With the upcoming revision of the European eIDAS regulation and the introduction of EU Digital Identity Wallets, the European Commission is pushing for harmonisation of the digital identity landscape in Europe. Over the last fifteen years, member states took individual approaches to digital identity. This lack of a harmonised European approach to digital identity has thus far led to a divergent and fragmented landscape in identity solutions. In this article, we take a closer look at how divergent the current digital identity landscape in Europe is and highlight some examples regarding digital identity in individual member states.
Digital identity is a key enabler of Europe’s Digital Single Market initiative
One of the European Commission’s 6 political priorities is to get the EU ready for the digital age, including the ambition to create a Digital Single Market. This knows many facets, such as removing virtual borders, boosting digital connectivity, improving access to online goods and services across Europe, driving online growth, and many others. The European Commission sees digital identity and trust services as key tools for providing trust and security in this Digital Single Market.
However, over the last few years, we’ve seen very different implementations of digital identity emerging across member states. Some member states are not even actively developing digital identity at all. According to the European Commission, “this divergence deprives people and businesses of the benefits of the Single Market, as they cannot use secure, convenient and uniform identification systems across the Union to access both public and private services”.
Harmonisation of the market for digital identity is key to establishing trust and security across the Union. to get a view of the need for harmonisation, we need to understand how divergent the existing European landscape is. Here to illustrate the differences in digital identity in Europe, we discuss some member state examples on three different aspects of digital identity:
- Identity model
- Level of adoption
- Level of innovation
The identity models in Europe range from platforms to networks and from public to private
Member states in Europe have chosen very different identity models. nordic countries have the longest history in digital identity and have been frontrunners for a long time. Most Nordic countries have converged to a model of close public-private cooperation in a trusted network. Sweden and Finland are particularly good examples of this, where the governments developed a regulatory trust framework and private identity providers offer various solutions in compliance with the framework. The government is explicitly not involved in offering digital identity solutions but leaves this entirely up to the private sector.
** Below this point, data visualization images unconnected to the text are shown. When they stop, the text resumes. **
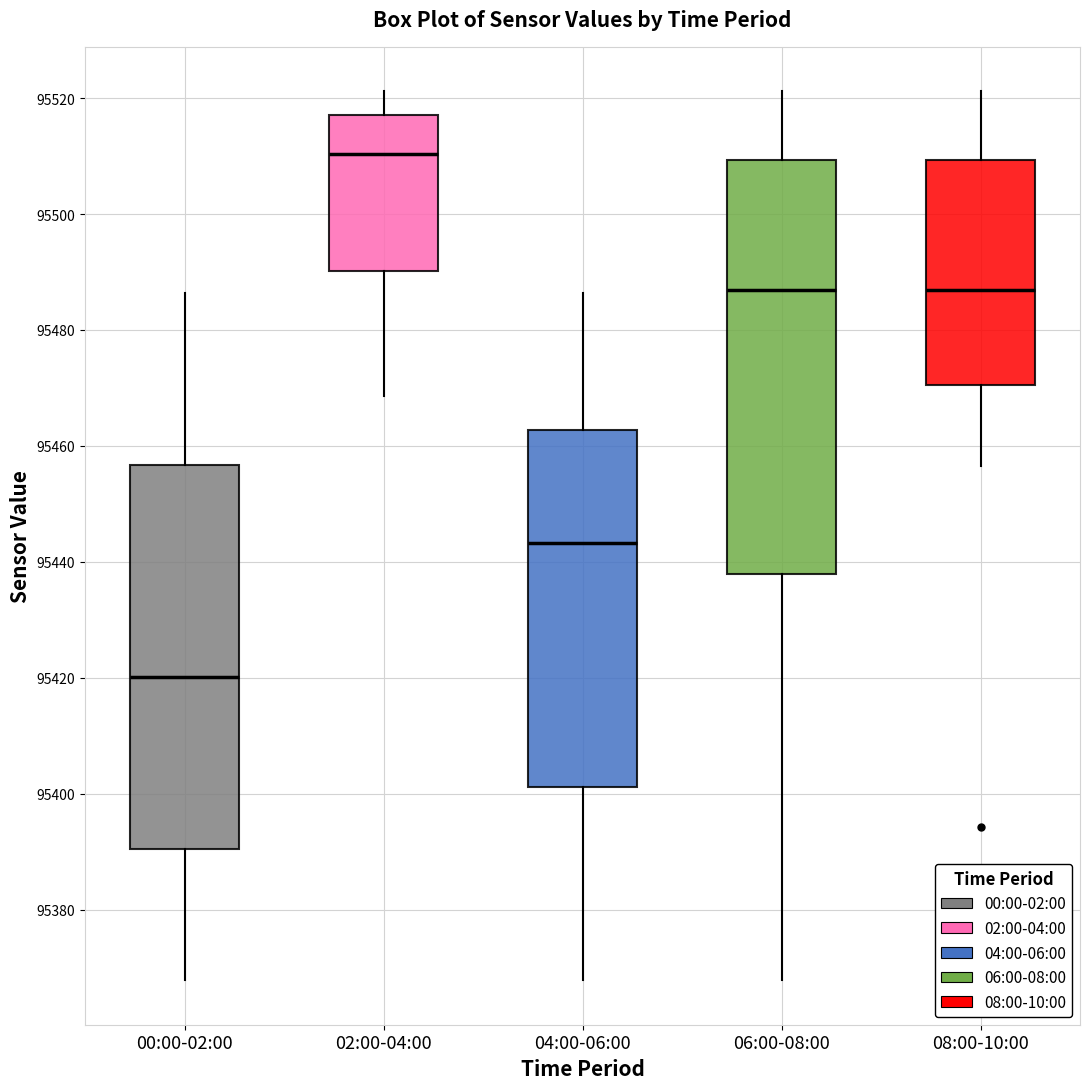

Reading left to right, read every box against the y-axis: the position of its median line, the range the box covers, and the ends of its whiskers. The values are not printed on the chart, so give them approximately, as read against the axis.

00:00-02:00: median 95420, box 95390 to 95456, whiskers 95368 to 95486
02:00-04:00: median 95510, box 95490 to 95518, whiskers 95468 to 95522
04:00-06:00: median 95444, box 95402 to 95462, whiskers 95368 to 95486
06:00-08:00: median 95486, box 95438 to 95510, whiskers 95368 to 95522
08:00-10:00: median 95486, box 95470 to 95510, whiskers 95456 to 95522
This public-private network model is the complete opposite of models chosen by, for example, Estonia and Austria. In these member states, a centralised public solution is offered to all citizens.
Open, public-private networks and centralised public solutions can be seen as two opposing ends of the spectrum, and many variations exist in between. Italy has a similar model of public and private providers to the Nordics but offers relying parties the choice to connect to identity providers directly or via aggregators. France has put a public platform in between providers and relying parties to simplify connectivity. At the same time, the French government is starting to compete with providers by offering a new public identity solution. A final perspective to mention is Belgium, home to a platform solution initiated by private sector parties and now seeing government investment and adoption by public services.
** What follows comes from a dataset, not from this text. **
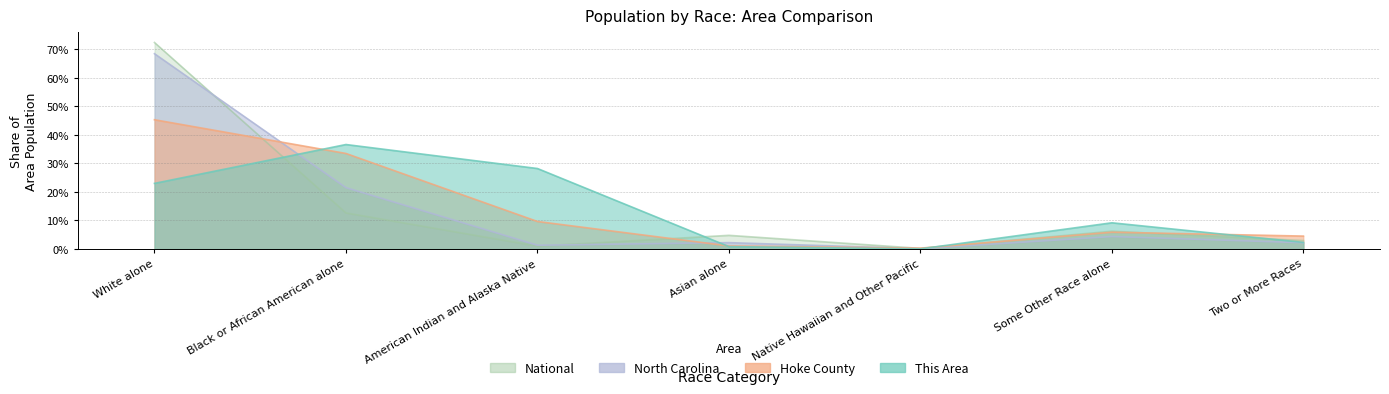

What are all the series names shown in the legend?

This Area, Hoke County, North Carolina, National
The level of adoption of digital identity varies from nationwide to non-existent
The degree to which digital identity solutions have been adopted by citizens is determined by many underlying factors such as track record, mandated usage, stimulation of competition in the private-sector, and priority on the political agenda, name but a few.
Nordic member states have by far the highest level of adoption in Europe, with the majority of the population both in possession of digital identity and using a multitude of public and private services. Then there are countries like Germany, where the majority of the population has an eID card, but usage of this eID for accessing digital services is still very low. Some member states have seen recent spikes in adoption because of mandated use, for example to access child-related government benefits in Poland or specific coronavirus-related financial support in Italy. Lastly, some member states like Romania have only just begun piloting eID cards, so adoption is non-existent.
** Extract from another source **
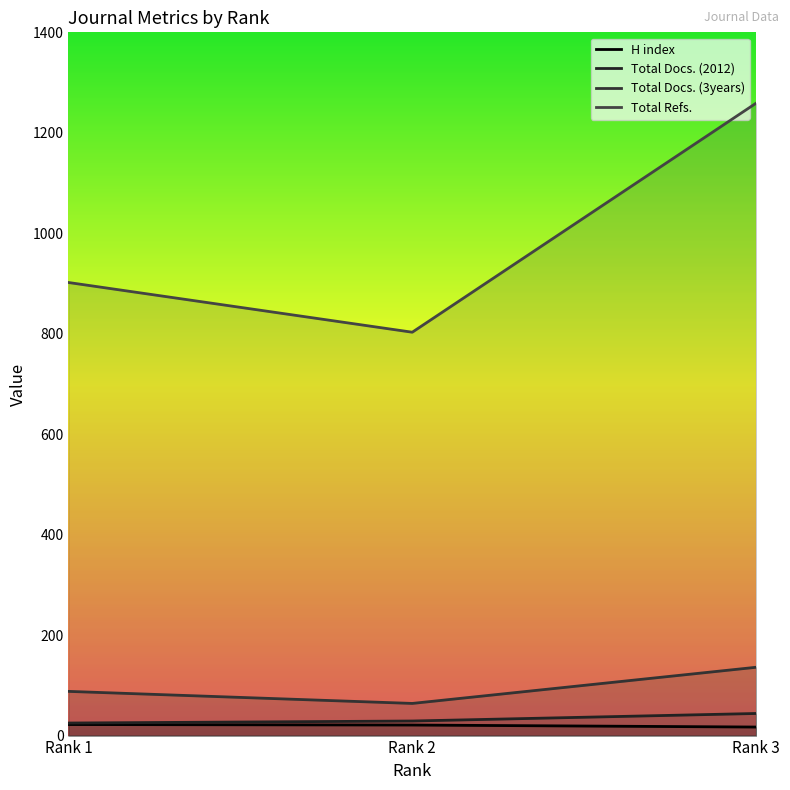

At which label does H index first exceed 21?

Rank 1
Upcoming innovation may introduce new frontrunners
To understand the digital identity landscape in Europe, we must also look ahead to what is coming. While Germany and Spain are currently not considered frontrunners with their existing digital identity implementations, there is a lot of identity buzz in these countries. Big consortia are emerging, revolving around decentralised identity and Self-Sovereign Identity (SSI), and are aspiring to become leading on digital identity. Finland, a long-standing frontrunner, is also reinventing itself in the field of decentralised identity. And looking ahead at wallet-based identity interactions, Poland and Austria have already launched new wallet-based solutions ahead of the curve in Europe.
Exciting times lie ahead
We can conclude that the current digital identity landscape is very divergent. the upcoming eIDAS revision will introduce a more harmonised, interoperable digital identity model for cross-border use cases, but the European Commission will have a big challenge in bringing full harmonisation to the Union. The revision will enforce the availability of digital identity products across the Union for citizens and the required acceptance by many relying parties, but whether this is enough to drive actual usage and adoption remains to be seen. And lastly, upcoming developments will drive innovation across the Union. All member states need to take action in the field of digital identity, so perhaps in a few year’s time we will be surprised by new frontrunners in the field of digital identity.